◆ **TASK OBJECTIVE**:
The entries that follow need to be returned without any alteration.

Records excerpted from a collection
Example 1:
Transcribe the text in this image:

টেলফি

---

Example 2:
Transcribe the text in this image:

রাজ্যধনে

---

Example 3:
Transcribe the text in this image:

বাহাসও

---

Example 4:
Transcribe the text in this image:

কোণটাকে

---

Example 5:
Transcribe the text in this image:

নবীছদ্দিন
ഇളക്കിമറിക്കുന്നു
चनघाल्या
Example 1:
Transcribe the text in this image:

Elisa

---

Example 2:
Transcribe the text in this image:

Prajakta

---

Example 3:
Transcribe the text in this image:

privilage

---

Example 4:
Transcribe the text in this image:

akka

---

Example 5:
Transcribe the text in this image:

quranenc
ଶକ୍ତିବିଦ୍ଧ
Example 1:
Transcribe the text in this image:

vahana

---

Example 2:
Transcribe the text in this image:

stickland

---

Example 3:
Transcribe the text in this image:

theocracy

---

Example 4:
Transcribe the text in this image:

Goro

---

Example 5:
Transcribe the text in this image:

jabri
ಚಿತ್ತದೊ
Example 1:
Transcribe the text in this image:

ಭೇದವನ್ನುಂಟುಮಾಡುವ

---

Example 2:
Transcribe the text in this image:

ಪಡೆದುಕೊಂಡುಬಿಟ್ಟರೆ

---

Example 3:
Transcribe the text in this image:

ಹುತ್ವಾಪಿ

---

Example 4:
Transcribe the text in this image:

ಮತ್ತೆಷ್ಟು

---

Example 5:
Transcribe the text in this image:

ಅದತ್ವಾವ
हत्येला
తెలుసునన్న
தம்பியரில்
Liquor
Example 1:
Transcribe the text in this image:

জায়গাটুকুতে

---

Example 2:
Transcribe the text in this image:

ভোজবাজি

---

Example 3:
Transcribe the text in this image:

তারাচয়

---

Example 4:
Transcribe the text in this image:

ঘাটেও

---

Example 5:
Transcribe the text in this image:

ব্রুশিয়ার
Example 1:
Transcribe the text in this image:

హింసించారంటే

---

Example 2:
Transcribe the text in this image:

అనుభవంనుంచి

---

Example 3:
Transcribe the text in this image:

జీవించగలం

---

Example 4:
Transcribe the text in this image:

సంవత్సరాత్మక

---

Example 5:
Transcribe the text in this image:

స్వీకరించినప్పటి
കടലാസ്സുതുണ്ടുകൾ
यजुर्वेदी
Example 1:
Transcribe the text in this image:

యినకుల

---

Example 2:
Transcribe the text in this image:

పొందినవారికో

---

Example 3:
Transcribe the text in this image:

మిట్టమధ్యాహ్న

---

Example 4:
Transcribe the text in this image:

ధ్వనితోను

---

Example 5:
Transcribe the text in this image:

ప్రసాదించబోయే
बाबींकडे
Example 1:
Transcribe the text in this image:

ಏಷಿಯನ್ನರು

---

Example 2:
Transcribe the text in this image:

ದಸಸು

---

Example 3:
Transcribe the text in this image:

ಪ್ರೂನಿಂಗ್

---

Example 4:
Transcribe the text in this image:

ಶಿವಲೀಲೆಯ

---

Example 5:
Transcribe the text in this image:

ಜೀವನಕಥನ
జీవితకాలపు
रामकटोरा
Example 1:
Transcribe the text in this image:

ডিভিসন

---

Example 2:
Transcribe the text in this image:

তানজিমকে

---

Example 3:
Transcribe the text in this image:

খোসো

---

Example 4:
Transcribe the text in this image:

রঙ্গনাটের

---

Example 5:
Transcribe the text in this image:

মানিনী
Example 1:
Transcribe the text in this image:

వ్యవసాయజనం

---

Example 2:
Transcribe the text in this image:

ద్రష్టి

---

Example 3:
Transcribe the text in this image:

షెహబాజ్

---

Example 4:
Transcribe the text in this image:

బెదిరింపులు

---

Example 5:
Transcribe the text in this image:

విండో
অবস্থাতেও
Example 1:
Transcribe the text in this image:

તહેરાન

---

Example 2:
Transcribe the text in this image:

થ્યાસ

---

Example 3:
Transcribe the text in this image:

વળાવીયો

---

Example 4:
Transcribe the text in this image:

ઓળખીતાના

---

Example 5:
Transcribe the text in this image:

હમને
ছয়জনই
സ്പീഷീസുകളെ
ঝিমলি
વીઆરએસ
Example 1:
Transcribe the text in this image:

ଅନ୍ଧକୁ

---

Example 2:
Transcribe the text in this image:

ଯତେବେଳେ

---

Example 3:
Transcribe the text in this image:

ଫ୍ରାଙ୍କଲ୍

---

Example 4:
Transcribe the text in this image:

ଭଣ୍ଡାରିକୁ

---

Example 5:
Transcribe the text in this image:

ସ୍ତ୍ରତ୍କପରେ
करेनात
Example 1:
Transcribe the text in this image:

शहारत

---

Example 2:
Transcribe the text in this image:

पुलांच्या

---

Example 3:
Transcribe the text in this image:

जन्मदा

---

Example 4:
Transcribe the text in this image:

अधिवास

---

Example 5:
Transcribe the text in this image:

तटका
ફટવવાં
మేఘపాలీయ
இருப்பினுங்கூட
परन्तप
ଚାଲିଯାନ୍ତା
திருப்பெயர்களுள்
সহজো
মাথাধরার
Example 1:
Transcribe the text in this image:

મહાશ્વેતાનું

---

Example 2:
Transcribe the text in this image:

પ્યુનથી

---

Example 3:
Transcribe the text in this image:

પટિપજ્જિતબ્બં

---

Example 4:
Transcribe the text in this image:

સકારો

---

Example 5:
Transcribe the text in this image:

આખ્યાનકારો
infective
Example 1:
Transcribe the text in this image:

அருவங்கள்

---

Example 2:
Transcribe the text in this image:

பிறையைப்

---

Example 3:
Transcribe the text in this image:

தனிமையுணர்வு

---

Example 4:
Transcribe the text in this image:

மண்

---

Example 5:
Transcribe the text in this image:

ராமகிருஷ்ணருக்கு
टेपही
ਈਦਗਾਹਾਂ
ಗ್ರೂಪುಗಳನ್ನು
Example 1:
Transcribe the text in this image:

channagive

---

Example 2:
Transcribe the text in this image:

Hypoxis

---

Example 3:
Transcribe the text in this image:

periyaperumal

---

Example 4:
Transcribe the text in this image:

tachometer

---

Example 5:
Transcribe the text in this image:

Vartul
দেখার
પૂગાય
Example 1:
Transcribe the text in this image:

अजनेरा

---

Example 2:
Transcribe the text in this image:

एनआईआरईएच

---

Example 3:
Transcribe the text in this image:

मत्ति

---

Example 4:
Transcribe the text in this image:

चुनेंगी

◆ **RESULT BELOW**:
Example 1:
Transcribe the text in this image:

টেলফি

---

Example 2:
Transcribe the text in this image:

রাজ্যধনে

---

Example 3:
Transcribe the text in this image:

বাহাসও

---

Example 4:
Transcribe the text in this image:

কোণটাকে

---

Example 5:
Transcribe the text in this image:

নবীছদ্দিন
ഇളക്കിമറിക്കുന്നു
चनघाल्या
Example 1:
Transcribe the text in this image:

Elisa

---

Example 2:
Transcribe the text in this image:

Prajakta

---

Example 3:
Transcribe the text in this image:

privilage

---

Example 4:
Transcribe the text in this image:

akka

---

Example 5:
Transcribe the text in this image:

quranenc
ଶକ୍ତିବିଦ୍ଧ
Example 1:
Transcribe the text in this image:

vahana

---

Example 2:
Transcribe the text in this image:

stickland

---

Example 3:
Transcribe the text in this image:

theocracy

---

Example 4:
Transcribe the text in this image:

Goro

---

Example 5:
Transcribe the text in this image:

jabri
ಚಿತ್ತದೊ
Example 1:
Transcribe the text in this image:

ಭೇದವನ್ನುಂಟುಮಾಡುವ

---

Example 2:
Transcribe the text in this image:

ಪಡೆದುಕೊಂಡುಬಿಟ್ಟರೆ

---

Example 3:
Transcribe the text in this image:

ಹುತ್ವಾಪಿ

---

Example 4:
Transcribe the text in this image:

ಮತ್ತೆಷ್ಟು

---

Example 5:
Transcribe the text in this image:

ಅದತ್ವಾವ
हत्येला
తెలుసునన్న
தம்பியரில்
Liquor
Example 1:
Transcribe the text in this image:

জায়গাটুকুতে

---

Example 2:
Transcribe the text in this image:

ভোজবাজি

---

Example 3:
Transcribe the text in this image:

তারাচয়

---

Example 4:
Transcribe the text in this image:

ঘাটেও

---

Example 5:
Transcribe the text in this image:

ব্রুশিয়ার
Example 1:
Transcribe the text in this image:

హింసించారంటే

---

Example 2:
Transcribe the text in this image:

అనుభవంనుంచి

---

Example 3:
Transcribe the text in this image:

జీవించగలం

---

Example 4:
Transcribe the text in this image:

సంవత్సరాత్మక

---

Example 5:
Transcribe the text in this image:

స్వీకరించినప్పటి
കടലാസ്സുതുണ്ടുകൾ
यजुर्वेदी
Example 1:
Transcribe the text in this image:

యినకుల

---

Example 2:
Transcribe the text in this image:

పొందినవారికో

---

Example 3:
Transcribe the text in this image:

మిట్టమధ్యాహ్న

---

Example 4:
Transcribe the text in this image:

ధ్వనితోను

---

Example 5:
Transcribe the text in this image:

ప్రసాదించబోయే
बाबींकडे
Example 1:
Transcribe the text in this image:

ಏಷಿಯನ್ನರು

---

Example 2:
Transcribe the text in this image:

ದಸಸು

---

Example 3:
Transcribe the text in this image:

ಪ್ರೂನಿಂಗ್

---

Example 4:
Transcribe the text in this image:

ಶಿವಲೀಲೆಯ

---

Example 5:
Transcribe the text in this image:

ಜೀವನಕಥನ
జీవితకాలపు
रामकटोरा
Example 1:
Transcribe the text in this image:

ডিভিসন

---

Example 2:
Transcribe the text in this image:

তানজিমকে

---

Example 3:
Transcribe the text in this image:

খোসো

---

Example 4:
Transcribe the text in this image:

রঙ্গনাটের

---

Example 5:
Transcribe the text in this image:

মানিনী
Example 1:
Transcribe the text in this image:

వ్యవసాయజనం

---

Example 2:
Transcribe the text in this image:

ద్రష్టి

---

Example 3:
Transcribe the text in this image:

షెహబాజ్

---

Example 4:
Transcribe the text in this image:

బెదిరింపులు

---

Example 5:
Transcribe the text in this image:

విండో
অবস্থাতেও
Example 1:
Transcribe the text in this image:

તહેરાન

---

Example 2:
Transcribe the text in this image:

થ્યાસ

---

Example 3:
Transcribe the text in this image:

વળાવીયો

---

Example 4:
Transcribe the text in this image:

ઓળખીતાના

---

Example 5:
Transcribe the text in this image:

હમને
ছয়জনই
സ്പീഷീസുകളെ
ঝিমলি
વીઆરએસ
Example 1:
Transcribe the text in this image:

ଅନ୍ଧକୁ

---

Example 2:
Transcribe the text in this image:

ଯତେବେଳେ

---

Example 3:
Transcribe the text in this image:

ଫ୍ରାଙ୍କଲ୍

---

Example 4:
Transcribe the text in this image:

ଭଣ୍ଡାରିକୁ

---

Example 5:
Transcribe the text in this image:

ସ୍ତ୍ରତ୍କପରେ
करेनात
Example 1:
Transcribe the text in this image:

शहारत

---

Example 2:
Transcribe the text in this image:

पुलांच्या

---

Example 3:
Transcribe the text in this image:

जन्मदा

---

Example 4:
Transcribe the text in this image:

अधिवास

---

Example 5:
Transcribe the text in this image:

तटका
ફટવવાં
మేఘపాలీయ
இருப்பினுங்கூட
परन्तप
ଚାଲିଯାନ୍ତା
திருப்பெயர்களுள்
সহজো
মাথাধরার
Example 1:
Transcribe the text in this image:

મહાશ્વેતાનું

---

Example 2:
Transcribe the text in this image:

પ્યુનથી

---

Example 3:
Transcribe the text in this image:

પટિપજ્જિતબ્બં

---

Example 4:
Transcribe the text in this image:

સકારો

---

Example 5:
Transcribe the text in this image:

આખ્યાનકારો
infective
Example 1:
Transcribe the text in this image:

அருவங்கள்

---

Example 2:
Transcribe the text in this image:

பிறையைப்

---

Example 3:
Transcribe the text in this image:

தனிமையுணர்வு

---

Example 4:
Transcribe the text in this image:

மண்

---

Example 5:
Transcribe the text in this image:

ராமகிருஷ்ணருக்கு
टेपही
ਈਦਗਾਹਾਂ
ಗ್ರೂಪುಗಳನ್ನು
Example 1:
Transcribe the text in this image:

channagive

---

Example 2:
Transcribe the text in this image:

Hypoxis

---

Example 3:
Transcribe the text in this image:

periyaperumal

---

Example 4:
Transcribe the text in this image:

tachometer

---

Example 5:
Transcribe the text in this image:

Vartul
দেখার
પૂગાય
Example 1:
Transcribe the text in this image:

अजनेरा

---

Example 2:
Transcribe the text in this image:

एनआईआरईएच

---

Example 3:
Transcribe the text in this image:

मत्ति

---

Example 4:
Transcribe the text in this image:

चुनेंगी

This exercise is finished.